## Extracted information
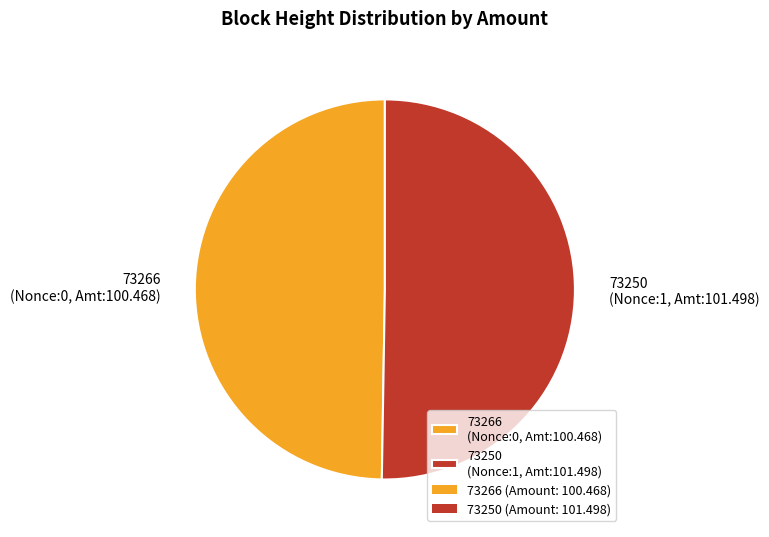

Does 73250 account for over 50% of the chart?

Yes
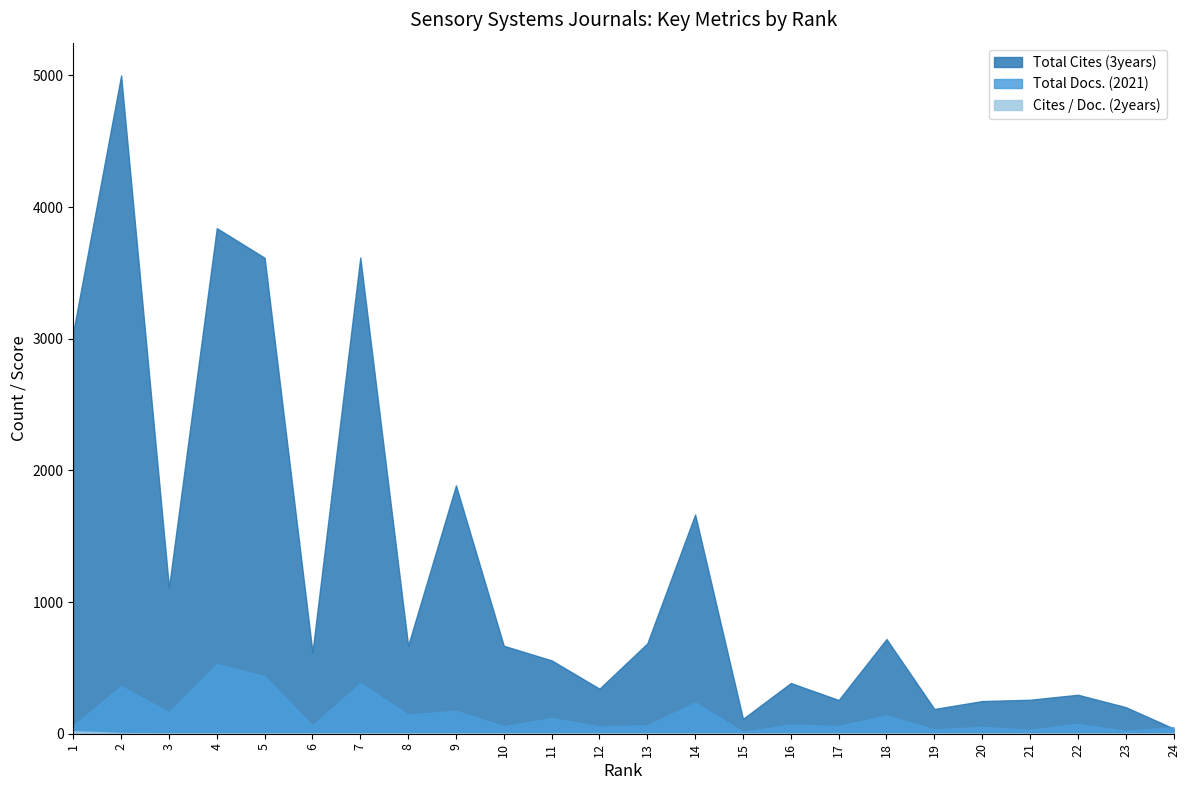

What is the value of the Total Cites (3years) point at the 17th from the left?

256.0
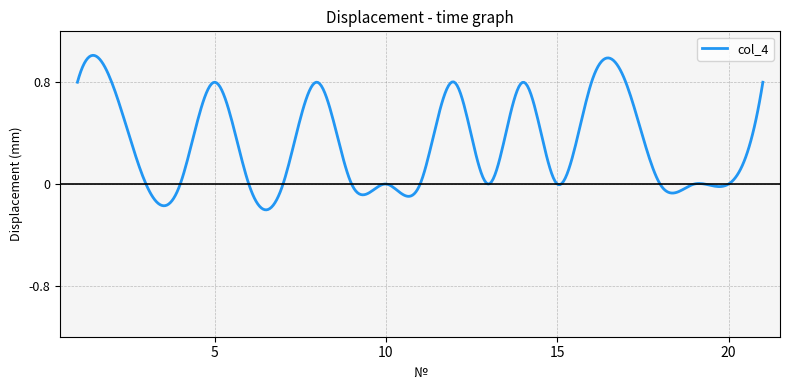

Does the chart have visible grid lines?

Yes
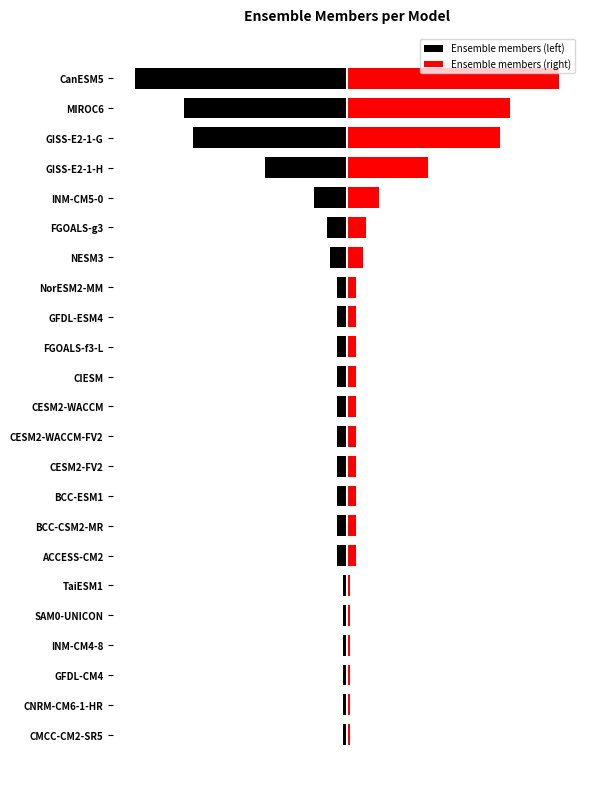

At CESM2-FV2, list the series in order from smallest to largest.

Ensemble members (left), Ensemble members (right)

## Task to carry out
Quote all of the data above word for word, leaving out the pictures.

## Result of this exercise
Does 73250 account for over 50% of the chart?

Yes

What is the value of the Total Cites (3years) point at the 17th from the left?

256.0

Does the chart have visible grid lines?

Yes

At CESM2-FV2, list the series in order from smallest to largest.

Ensemble members (left), Ensemble members (right)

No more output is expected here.